For me, although I have not been back there in many years (at least 31 years) I still feel a sense of loss tinged with great sorrow for all the suffering the residents are now enduring. Life as I knew it over there might be gone forever. A spark catapulted into the air was all it took to start this cataclysmic event to rise up in rage directed at nobody in particular or anyplace, in particular, seized control of a town with a college that sat majestically inviting all to come in and be a part of its community. Now it is all gone.

What can I say to myself or what can I do to come to grips with the loss that was so much a part of me is gone perhaps forever. I yearn for everything to be okay but it is not okay. Is Alison okay? This I do not know. Her sisters, her mother from Burlingame, fake Uncle Jack are they still alive?
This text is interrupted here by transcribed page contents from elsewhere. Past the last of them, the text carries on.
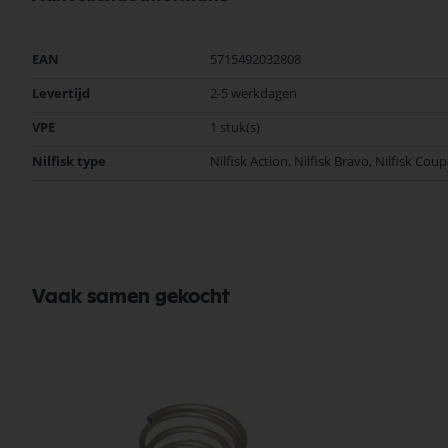
Zuigmond
Diverse
Meer
EAN
5715492032808
Nilfisk Onderdelen
informatie
Koop nu de Nilfisk parkeerclip Action 82214300 van het merk Nilfisk. 
Levertijd
2-5 werkdagen
prijzen, en snelle levering. Ontdek de kwaliteit en betrouwbaarheid v
VPE
1 stuk(s)
Bekijk meer Nilfisk Onderdelen
Nilfisk type
Nilfisk Action, Nilfisk Bravo, Nilfisk Co
Vaak samen gekocht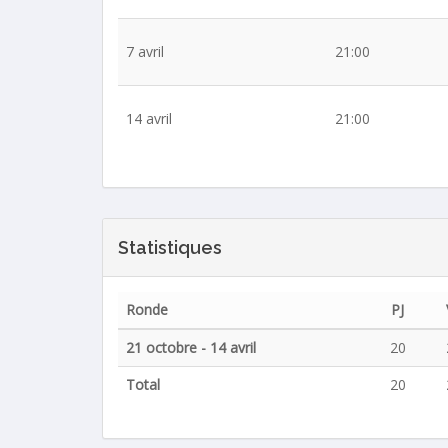
7 avril
21:00
14 avril
21:00
Statistiques
Ronde
PJ
21 octobre - 14 avril
20
Total
20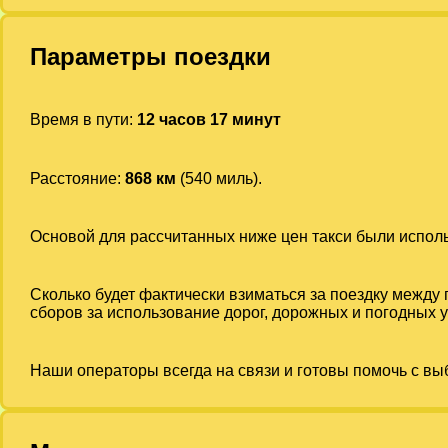
Параметры поездки
Время в пути:
12 часов 17 минут
Расстояние:
868 км
(540 миль).
Основой для рассчитанных ниже цен такси были испо
Сколько будет фактически взиматься за поездку между
сборов за использование дорог, дорожных и погодных у
Наши операторы всегда на связи и готовы помочь с вы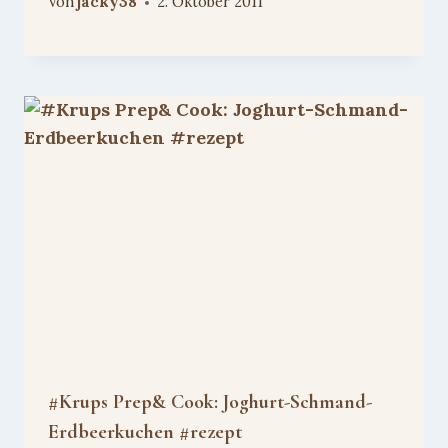
Von
jacky38
2. Oktober 2011
#Krups Prep& Cook: Joghurt-Schmand-
Erdbeerkuchen #rezept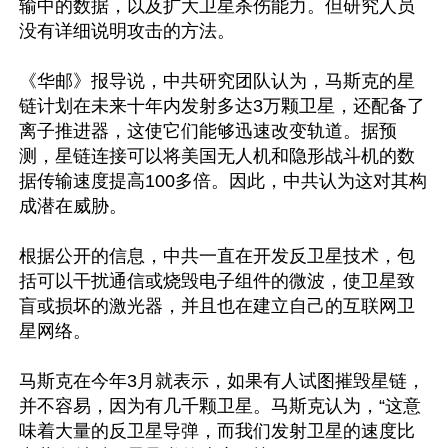
输中的数据，以及扩大卫星杀伤能力。但研究人员
没有详细说明攻击的方法。

《华邮》报导说，中共研究团队认为，马斯克的星
链计划在未来十年内发射多达3万颗卫星，还配备了
离子推进器，这使它们能够迅速改变轨道。据预
测，星链连接可以将美国无人机和隐形战斗机的数
据传输速度提高100多倍。因此，中共认为这对其构
成潜在威胁。

根据公开的信息，中共一直在开发反卫星技术，包
括可以干扰通信或烧毁电子组件的微波，使卫星致
盲或损坏的激光器，并且也在建立自己的互联网卫
星网络。

马斯克在今年3月就表示，如果有人试图摧毁星链，
并不容易，因为有几千颗卫星。马斯克认为，“这意
味着大量的反卫星导弹，而我们发射卫星的速度比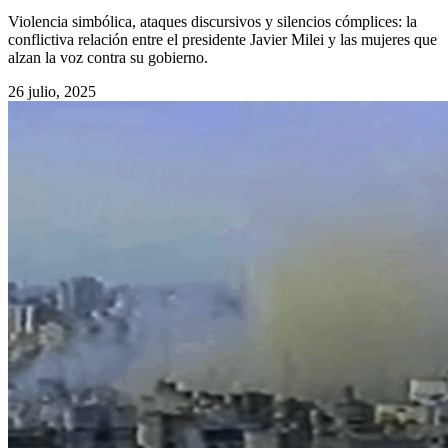
Violencia simbólica, ataques discursivos y silencios cómplices: la
conflictiva relación entre el presidente Javier Milei y las mujeres que
alzan la voz contra su gobierno.
26 julio, 2025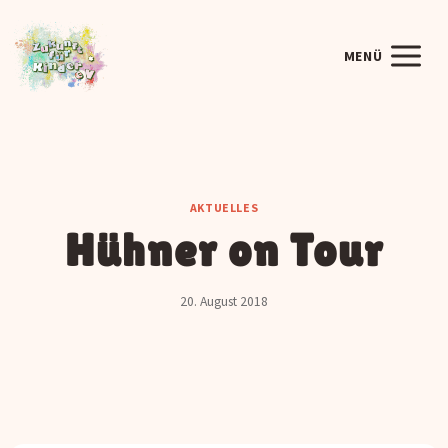
Zum
Inhalt
MENÜ
springen
AKTUELLES
Hühner on Tour
20. August 2018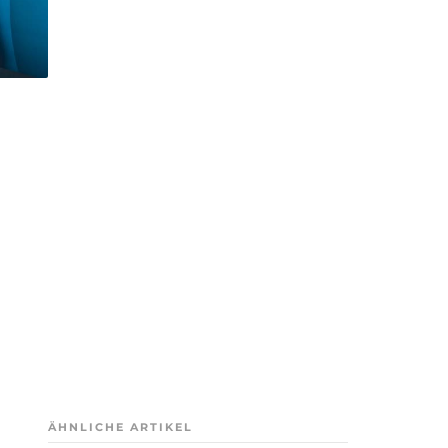
ÄHNLICHE ARTIKEL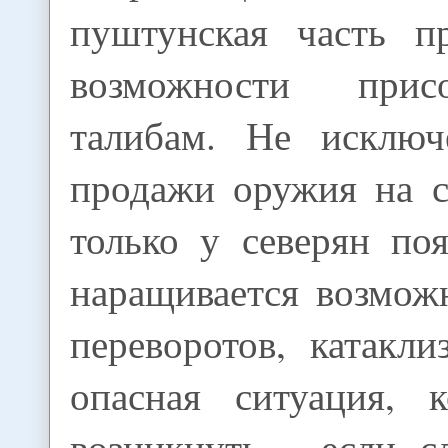
пуштунская часть п
возможности прис
талибам. Не исключ
продажи оружия на с
только у северян по
наращивается возмож
переворотов, катакл
опасная ситуация, 
возникнуть - если с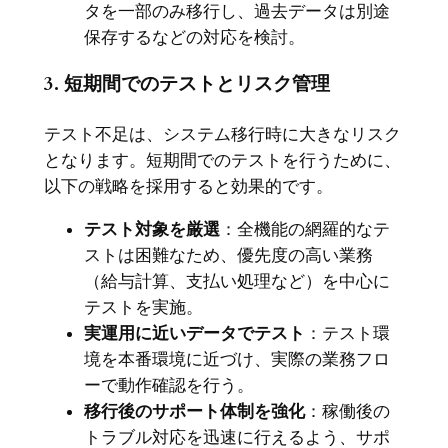
タを一部のみ移行し、過去データは別途
保存するなどの対応を検討。
3. 短期間でのテストとリスク管理
テスト不足は、システム移行時に大きなリスク
となります。短期間でのテストを行うために、
以下の戦略を採用すると効果的です。
テスト対象を厳選
：全機能の網羅的なテ
ストは困難なため、優先度の高い業務
（給与計算、支払い処理など）を中心に
テストを実施。
実運用に近いデータでテスト
：テスト環
境を本番環境に近づけ、実際の業務フロ
ーで動作確認を行う。
移行後のサポート体制を強化
：稼働後の
トラブル対応を迅速に行えるよう、サポ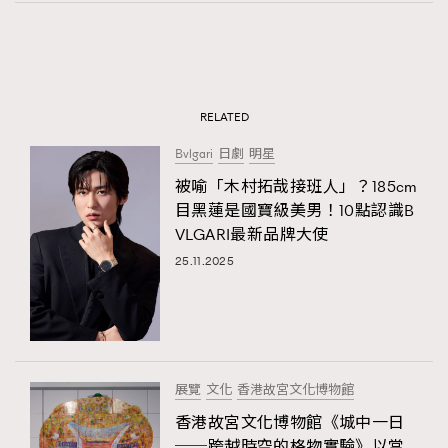
RELATED
Bvlgari
日劇
明星
被喻「木村拓哉接班人」？185cm
目黑蓮是國寶級美男！10點認識B
VLGARI最新品牌大使
25.11.2025
展覽
文化
香港故宮文化博物館
香港故宮文化博物館《城中一日
──跨越時空的格物實驗》以當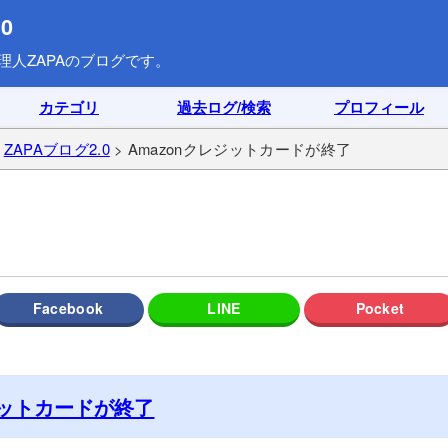
0
理人ZAPAのブログです。
カテゴリ
過去ログ/検索
プロフィール
>
ZAPAブログ2.0
> Amazonクレジットカードが終了
ジットカードが終了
Is it possible for somebody who knew them to send out a tweet or a Facebook to update how they all are?


Y

es, I still feel Vegas. The unanswered questions, the changing stories spin around in my head as if they were on a gyroscope. How was it normal that these many guns that the shooter carried with him with nary a question being raised or an aroused curiosity why one lone person needed the arsenal he had? Why did Mandalay Bay not have their curiosity level heightened with the collection of weaponry that Stephen Pollack had with him? So many people are asking why but no response to that question of why? May it never be again! Who can console those whose families whose lives were turned asunder from bullets flying everywhere? What can be said to those who are laying in hospital beds not knowing if they will live or if they will die? All those guns in plain without an eyebrow being raised sits as well as the loss of our innocence.
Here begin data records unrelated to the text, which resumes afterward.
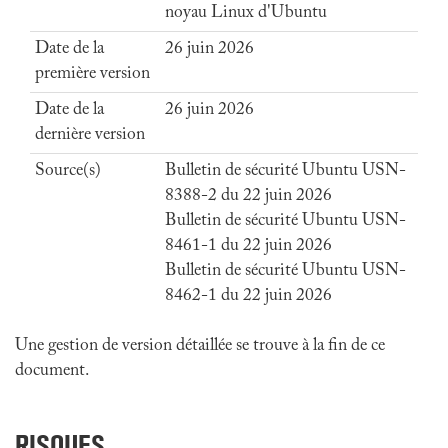
noyau Linux d'Ubuntu
Date de la
26 juin 2026
première version
Date de la
26 juin 2026
dernière version
Source(s)
Bulletin de sécurité Ubuntu USN-
8388-2 du 22 juin 2026
Bulletin de sécurité Ubuntu USN-
8461-1 du 22 juin 2026
Bulletin de sécurité Ubuntu USN-
8462-1 du 22 juin 2026
Une gestion de version détaillée se trouve à la fin de ce
document.
RISQUES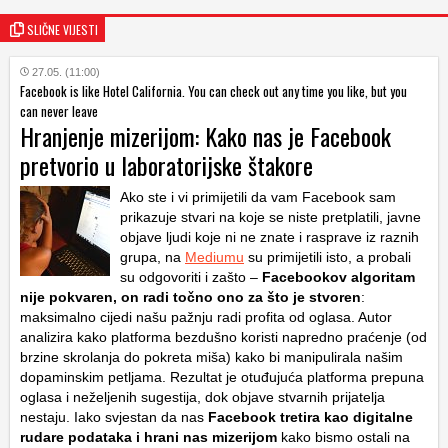
SLIČNE VIJESTI
27.05. (11:00)
Facebook is like Hotel California. You can check out any time you like, but you
can never leave
Hranjenje mizerijom: Kako nas je Facebook
pretvorio u laboratorijske štakore
Ako ste i vi primijetili da vam Facebook sam
prikazuje stvari na koje se niste pretplatili, javne
objave ljudi koje ni ne znate i rasprave iz raznih
grupa, na
Mediumu
su primijetili isto, a probali
su odgovoriti i zašto –
Facebookov algoritam
nije pokvaren, on radi točno ono za što je stvoren
:
maksimalno cijedi našu pažnju radi profita od oglasa. Autor
analizira kako platforma bezdušno koristi napredno praćenje (od
brzine skrolanja do pokreta miša) kako bi manipulirala našim
dopaminskim petljama. Rezultat je otuđujuća platforma prepuna
oglasa i neželjenih sugestija, dok objave stvarnih prijatelja
nestaju. Iako svjestan da nas
Facebook tretira kao digitalne
rudare podataka i hrani nas mizerijom
kako bismo ostali na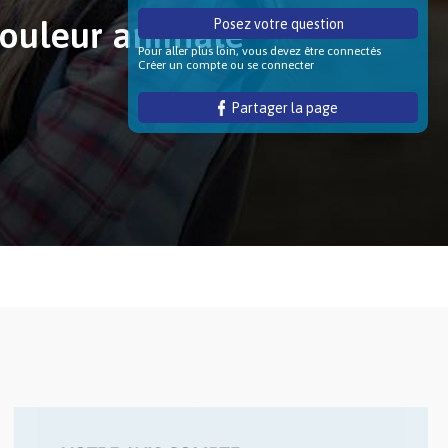
douleur animale
Posez votre question
Pour aller plus loin, vous devez être connectés
Créer un compte ou se connecter
Partager la page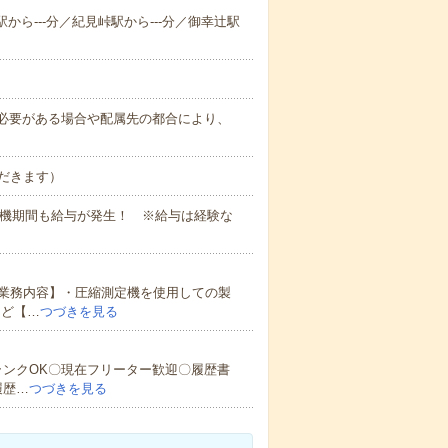
駅から---分／紀見峠駅から---分／御幸辻駅
務上必要がある場合や配属先の都合により、
だきます）
待機期間も給与が発生！ ※給与は経験な
業務内容】・圧縮測定機を使用しての製
など【…
つづきを見る
ランクOK〇現在フリーター歓迎〇履歴書
履歴…
つづきを見る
Santa Rosa’s horror was not the making of a person. Santa Rosa and the surrounding areas that now lay to waste also begs us to question why or how could this happen? Were there any warnings that a drought or something to that effect begged for this to happen? The people, the animals, the land have lost so much. Will a walk in the morning mist ever be the same again? Guns being shot with all intentions to kill followed by an unleashed fury of fire are hard to come to grips with. North Korea wants to destroy us. The fires in California rage on with no real end in sight. How can all of this be? Without the least bit of uneasiness, I, again and again, ask why with all of our resources, space satellites and more how did this inferno give no visible warning? All this space junk floating way above our heads sucking up our tax dollars produced nothing in the way of clues and certainly not coming forth with answers.
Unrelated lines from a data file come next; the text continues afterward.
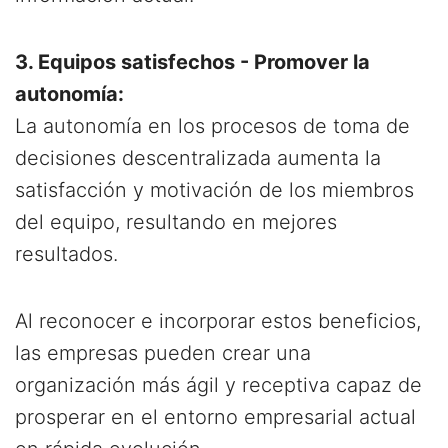
3. Equipos satisfechos - Promover la
autonomía:
La autonomía en los procesos de toma de
decisiones descentralizada aumenta la
satisfacción y motivación de los miembros
del equipo, resultando en mejores
resultados.
Al reconocer e incorporar estos beneficios,
las empresas pueden crear una
organización más ágil y receptiva capaz de
prosperar en el entorno empresarial actual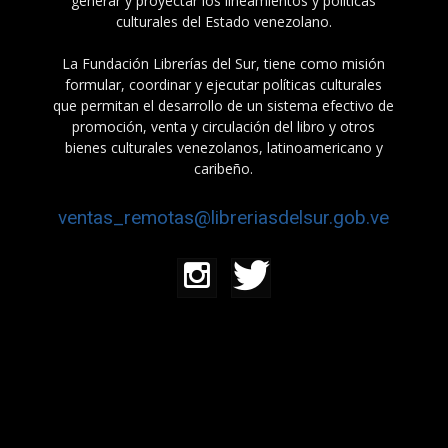
generar y proyectar los lineamientos y políticas
culturales del Estado venezolano.
La Fundación Librerías del Sur, tiene como misión
formular, coordinar y ejecutar políticas culturales
que permitan el desarrollo de un sistema efectivo de
promoción, venta y circulación del libro y otros
bienes culturales venezolanos, latinoamericano y
caribeño.
ventas_remotas@libreriasdelsur.gob.ve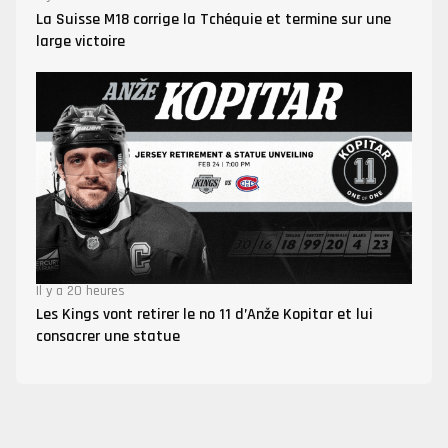
La Suisse M18 corrige la Tchéquie et termine sur une
large victoire
Il y a 20 heures
Les Kings vont retirer le no 11 d’Anže Kopitar et lui
consacrer une statue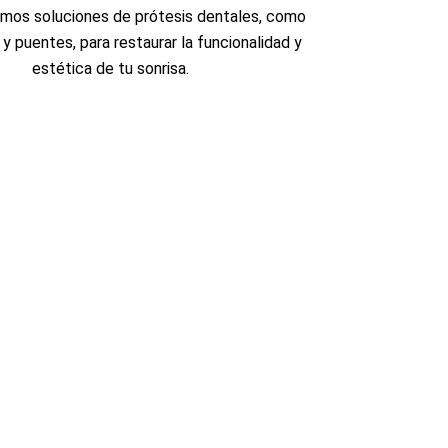
mos soluciones de prótesis dentales, como
y puentes, para restaurar la funcionalidad y
estética de tu sonrisa.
It only takes one word, one sentence; one thought sounded out loud can inflame somebody who is on the edge. Where there is rage death trails close behind. Rages are never quiet or quietly whispered. Rage is anger that has just exploded into an inferno that wants to take away from others that which is irreplaceable that which we have come to know as life.


To Santa Rosa may your nightmare end as quickly as the first flames rose up to lick the sky. May you rebuild what once was a pretty damned good place to live. The loving kindness that your residents and visitors produced a clinic about simple human decency lives on forever. Let the wines start their descent into bottles to be enjoyed in short order. Rebuild and if possible recreate what was so suddenly lost in this one of the worst fires we have ever known. Let life spring forth once again. Please say a prayer for all the victims of ALL tragedy’s that have unfolded one after another. May it never be again!